[Coral-List] Coral Reef Curmudgeons
Ulf Erlingsson
ceo at lindorm.com
Tue Sep 21 10:01:27 EDT 2010
Good point, Steve. The same holds in my academic backbone. Since the
idea was first advanced in the 80's the then professors considered it
a devise by the meteorologists--who had no good research agenda on
their own--to get more funding, by stepping into the realm of long-
established scientific traditions that have studied climate change
for a century at least. Namely the geologists. Who, in general, have
never accepted anthropogenic climate change as a serious issue mostly
because natural variability is much, much larger.
The danger with this focus is that it detracts attention and funds
from more important research. But that has largely been lost in the
debate.
It seems that the "gate-keepers of the truth" who prevent an open
scientific debate on this issue sometimes are the self-appointed
"skeptics", who--probably unintentionally--end up defending belief
against science while trying to do the opposite.

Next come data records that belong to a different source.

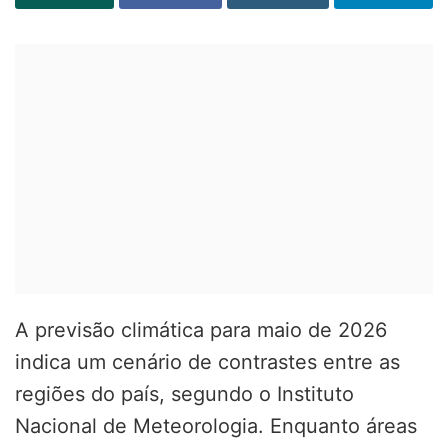
A previsão climática para maio de 2026
indica um cenário de contrastes entre as
regiões do país, segundo o
Instituto
Nacional de Meteorologia
. Enquanto áreas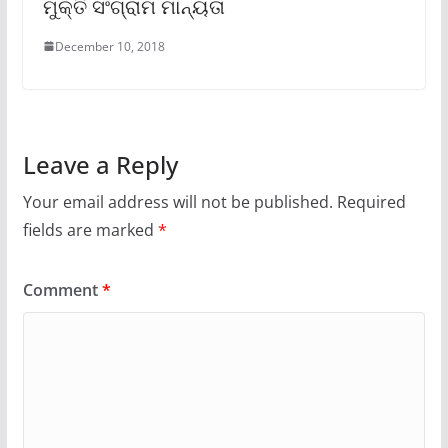
ମୁକ୍ତି ସଂଗ୍ରାମ ମାନ୍ୟତା
December 10, 2018
Leave a Reply
Your email address will not be published.
Required
fields are marked
*
Comment
*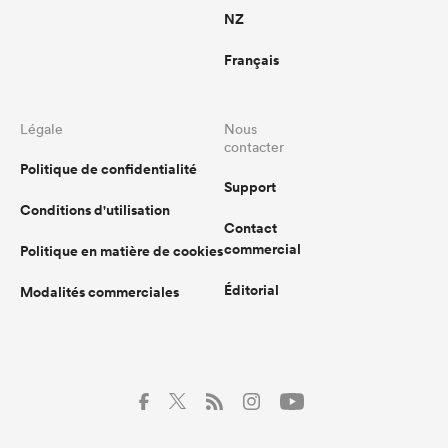
NZ
Français
Légale
Nous
contacter
Politique de confidentialité
Support
Conditions d'utilisation
Contact
commercial
Politique en matière de cookies
Éditorial
Modalités commerciales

Something to think about: Would things be better if the highest
ranking science publications were academic journals edited by fellow
scientists, rather than Nature and Science, which are really
journalistic publications?
Ulf Erlingsson
Lindorm, Inc.
SediMeter.com
On 2010-09-20, at 22:55, Steve Mussman wrote:
> PC is really a matter of relative perspective.
> In my surroundings a believer in anthropogenic climate change
> is held in contempt. No matter, what is lacking and much needed
> is the clear articulation of a scientific opinion on the issue.
> Scientists can either support their viewpoint under vigorous
> peer review or not. Is everyone so sensitive that they tremble
> at the thought of having to transparently defend their beliefs?